## [Exercise brief]
Leave out the pictures and give back all the entries exactly as written.

## [Source material]
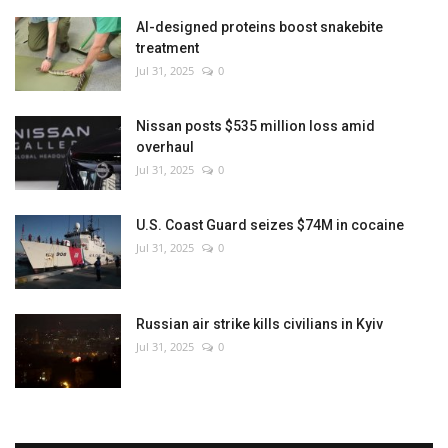
AI-designed proteins boost snakebite
treatment
Jul 31, 2025
0
Nissan posts $535 million loss amid
overhaul
Jul 31, 2025
0
U.S. Coast Guard seizes $74M in cocaine
Jul 31, 2025
0
Russian air strike kills civilians in Kyiv
Jul 31, 2025
0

## [Solution to the exercise]
AI-designed proteins boost snakebite
treatment
Jul 31, 2025
0
Nissan posts $535 million loss amid
overhaul
Jul 31, 2025
0
U.S. Coast Guard seizes $74M in cocaine
Jul 31, 2025
0
Russian air strike kills civilians in Kyiv
Jul 31, 2025
0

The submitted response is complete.